Last month, Team USA track star Noah Lyles angered a lot of players across the Association when he said that whoever ends up winning the NBA Finals doesn't deserve to be called “World Champions” because they're only competing against the States. After his comments, the likes of Damian Lillard, Kevin Durant, Devin Booker, and even Drake, among others, absolutely roasted Lyles online.
Over two weeks removed from his remarks, Lyles made an appearance on the I AM AN ATHLETE Podcast with Brandon Marshall Wednesday and discussed all the backlash he's received. Lyles also didn't change his stance.

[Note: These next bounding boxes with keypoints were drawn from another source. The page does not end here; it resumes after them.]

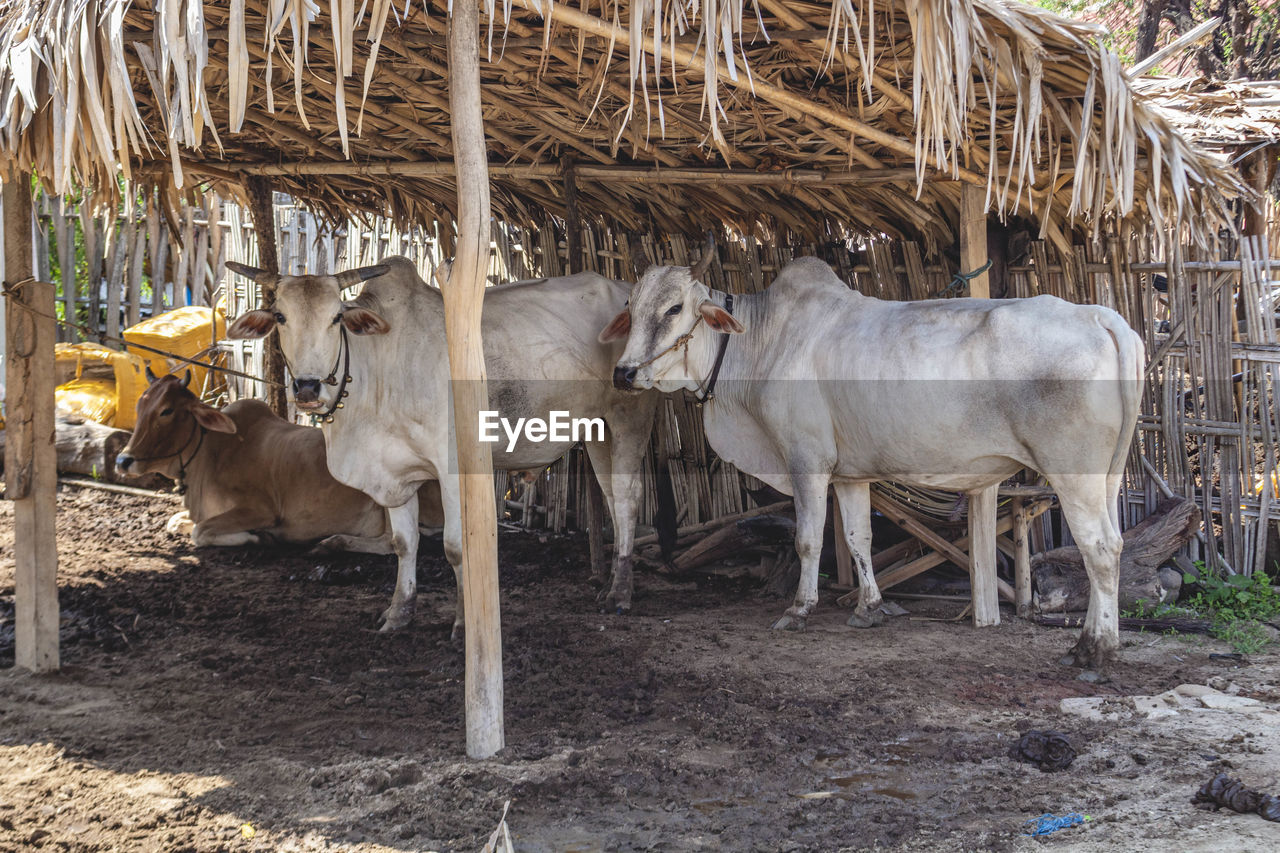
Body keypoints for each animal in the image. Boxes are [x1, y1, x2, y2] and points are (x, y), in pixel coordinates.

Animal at [227, 256, 670, 635]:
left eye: (337, 317)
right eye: (280, 317)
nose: (307, 388)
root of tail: (626, 290)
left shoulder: (453, 466)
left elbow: (457, 548)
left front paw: (463, 623)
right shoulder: (395, 474)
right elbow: (403, 543)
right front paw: (399, 612)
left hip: (628, 418)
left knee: (627, 498)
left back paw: (620, 592)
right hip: (597, 430)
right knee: (611, 496)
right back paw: (610, 581)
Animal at [604, 242, 1146, 666]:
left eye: (675, 308)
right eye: (631, 304)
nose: (624, 373)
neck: (761, 342)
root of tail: (1099, 314)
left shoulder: (806, 460)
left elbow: (807, 540)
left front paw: (799, 609)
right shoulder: (849, 474)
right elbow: (858, 537)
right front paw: (869, 607)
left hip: (1073, 472)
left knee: (1100, 549)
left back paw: (1094, 649)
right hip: (1107, 476)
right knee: (1113, 546)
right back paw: (1095, 640)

“I didn't hear that this was going viral until the last day of the World Championships. You know, I'm celebrating, we went out to the club and my phone starting to blow up with my friends and they're texting me saying what's going on? You got the whole NBA on your head right now. Then I'm like, what are you talking about? So I put on my phone and see just a few basketball players like whatever and then I see KD's talking, and then you got a few others, Drake, Drake chimed in. But at the same time it's like wow, they actually heard something. The US is too easily giving out World Championships just because the rest of the world doesn't play the sport that we're playing. Not to say that we're not the greatest at it and we have some amazing and the best ever in that sport, it's just you can't call yourself World Champions if you don't face the rest of the world.”

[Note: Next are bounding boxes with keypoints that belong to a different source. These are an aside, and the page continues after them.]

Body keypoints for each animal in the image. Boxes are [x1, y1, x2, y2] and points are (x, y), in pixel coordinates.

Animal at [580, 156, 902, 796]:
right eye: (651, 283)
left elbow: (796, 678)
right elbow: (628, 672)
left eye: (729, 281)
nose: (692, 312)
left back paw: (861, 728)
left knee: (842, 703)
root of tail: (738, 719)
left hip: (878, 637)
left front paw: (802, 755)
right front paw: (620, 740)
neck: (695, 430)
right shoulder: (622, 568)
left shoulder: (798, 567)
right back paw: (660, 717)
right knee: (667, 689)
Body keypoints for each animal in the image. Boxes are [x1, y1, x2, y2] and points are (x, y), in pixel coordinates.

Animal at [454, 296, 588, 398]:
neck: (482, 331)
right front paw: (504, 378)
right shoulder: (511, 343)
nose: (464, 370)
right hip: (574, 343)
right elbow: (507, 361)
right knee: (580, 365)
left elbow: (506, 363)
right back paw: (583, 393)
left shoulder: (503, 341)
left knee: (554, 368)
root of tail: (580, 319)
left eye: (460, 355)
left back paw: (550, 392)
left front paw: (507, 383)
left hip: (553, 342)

You know there's going to be more responses to Noah Lyles' latest rant. In all honesty, he has a point. Calling the winners of each NBA season the World Champs doesn't make a whole lot of sense since the rest of the world isn't involved.

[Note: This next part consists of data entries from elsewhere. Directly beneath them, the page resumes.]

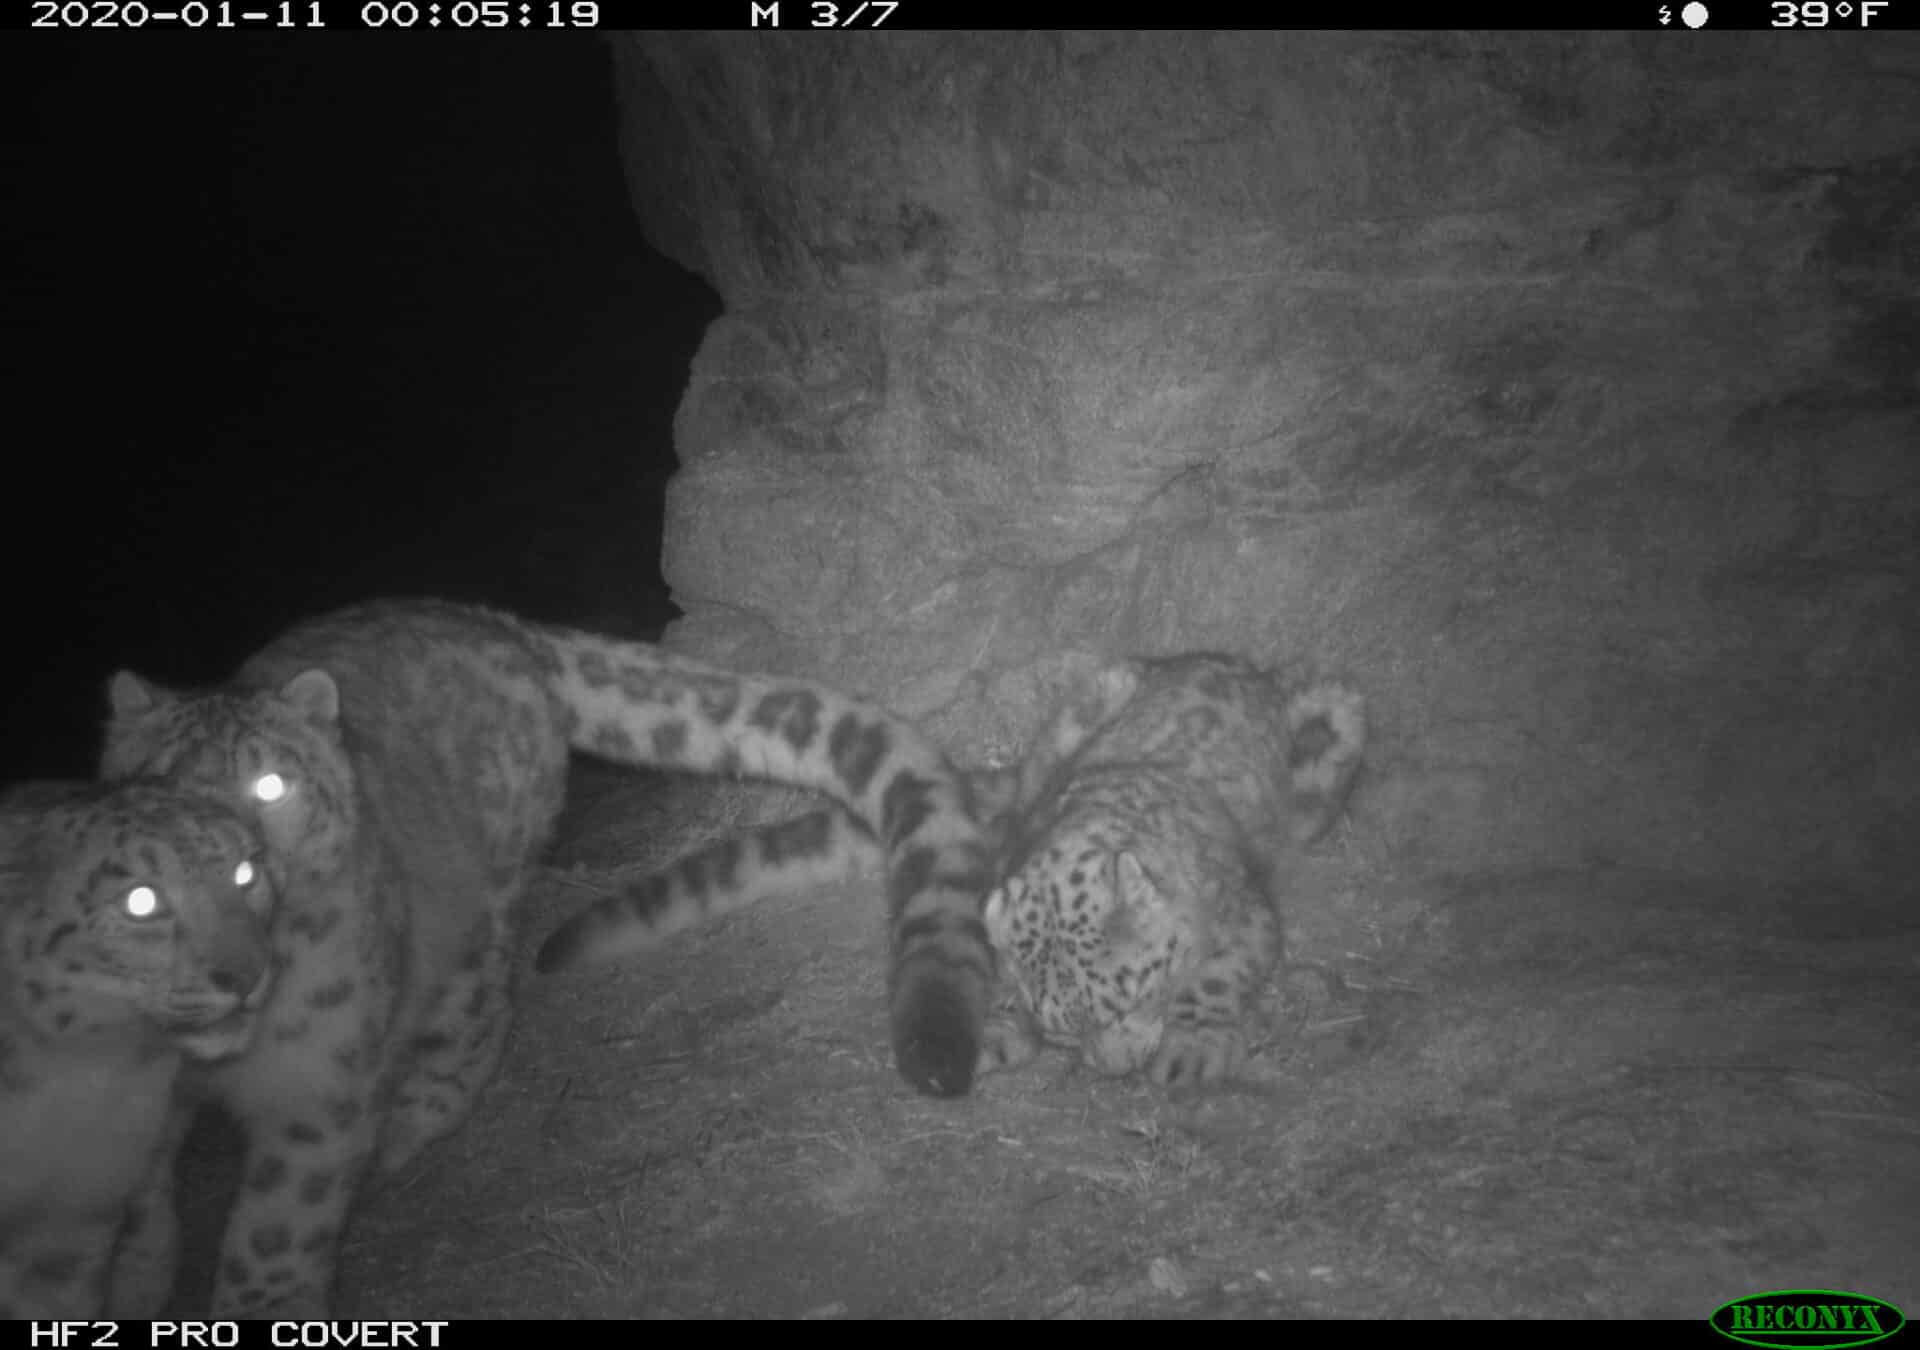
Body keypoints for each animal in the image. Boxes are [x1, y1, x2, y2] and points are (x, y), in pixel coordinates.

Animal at [101, 595, 1006, 1313]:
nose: (229, 858)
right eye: (162, 782)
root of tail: (484, 616)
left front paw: (260, 1300)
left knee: (480, 1015)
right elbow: (129, 1213)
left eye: (272, 786)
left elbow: (277, 1226)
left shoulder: (319, 1081)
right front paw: (130, 1290)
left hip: (483, 907)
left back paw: (410, 1129)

But on the other hand, the best players on the globe play in the NBA. If they're elite, you will find them on one of 30 teams in the Association. That's part of the reason it also makes sense to call the Denver Nuggets, for example, world champions.
There are certainly two sides to the argument. But, to be frank, Lyles stirred up something out of practically nowhere after his success at the World Track & Field Championships. He should've known NBA athletes weren't going to like it. And let's be real, there are far more hoop fans than track & field fans.